One of the local TV stations has for the past few weeks been screening a "Stanley Kubrick film festival" of sorts, and I thought I'd ask my little droogies on TTF for their thoughts on Kubrick as a filmmaker, and also to list their three favourite Kubrick films. Are there any elements of a Kubrick film that makes it idiosyncratically "Kubrickian"--the "Kubrick stare" comes to mind.

The attached poll is not exhaustive, o my brothers, simply because polls on this site only allow 10 options. A complete filmography is available here.

The three films selected by your friend and humble narrator are as follows:

2001: A Space Odyssey
A Clockwork Orange
The Shining


"Right, right, right?"


----------



## Barliman Butterbur (Apr 28, 2005)

Arthur_Vandelay said:


> ...I thought I'd ask my little droogies on TTF for their thoughts on Kubrick as a filmmaker, and also to list their three favourite Kubrick films....



I'm with you on two of the three: 2001 (just bought the DVD recently), The Shining (Jack Nicholson at his best), and the other: Eyes Wide Shut (those Kidman nude scenes — wahoo!). I've avoided watching Clockwork for years, because I know those kind of films scare the roadapples out of me.

Barley


----------



## Arthur_Vandelay (Apr 28, 2005)

Barliman Butterbur said:


> I'm with you on two of the three: 2001 (just bought the DVD recently), The Shining (Jack Nicholson at his best), and the other: Eyes Wide Shut (those Kidman nude scenes — wahoo!). I've avoided watching Clockwork for years, because I know those kind of films scare the roadapples out of me.
> 
> Barley



I wonder if you'd find it all that frightening watching it these days. The violence is pretty tame in comparison with contemporary fare such as _Kill Bill_, _Pulp Fiction_, etc.
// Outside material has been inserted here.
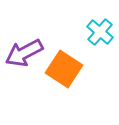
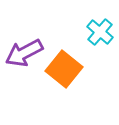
orange square: rotated 6 degrees clockwise
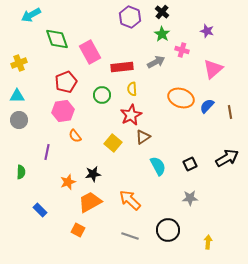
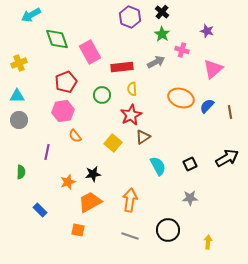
orange arrow: rotated 55 degrees clockwise
orange square: rotated 16 degrees counterclockwise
I remember being unimpressed by _Eyes Wide Shut_ when I saw it back in 1999, but I didn't know a lot about Kubrick back then, and I'm willing to give it another shot.


----------



## Aiwendil2 (Apr 29, 2005)

I've actually only seen four of Kubrick's movies so far, but based on them alone I consider him one of my favorite directors. _2001_ is one of my favorite movies, and _Dr. Strangelove_ isn't far behind.

The other two I've seen are _A Clockwork Orange_ and _Full Metal Jacket_. I think that both are brilliantly directed and both are very powerful films, but I don't consider them masterpieces like the other two. ACO and FMJ seem to me to be perhaps a bit too heavy, too dark, for their own good. Each takes something of an ironic approach to a very dark subject, just as _Dr. Strangelove_ did, but the difference is that here that irony is far too bitter to be humorous.


----------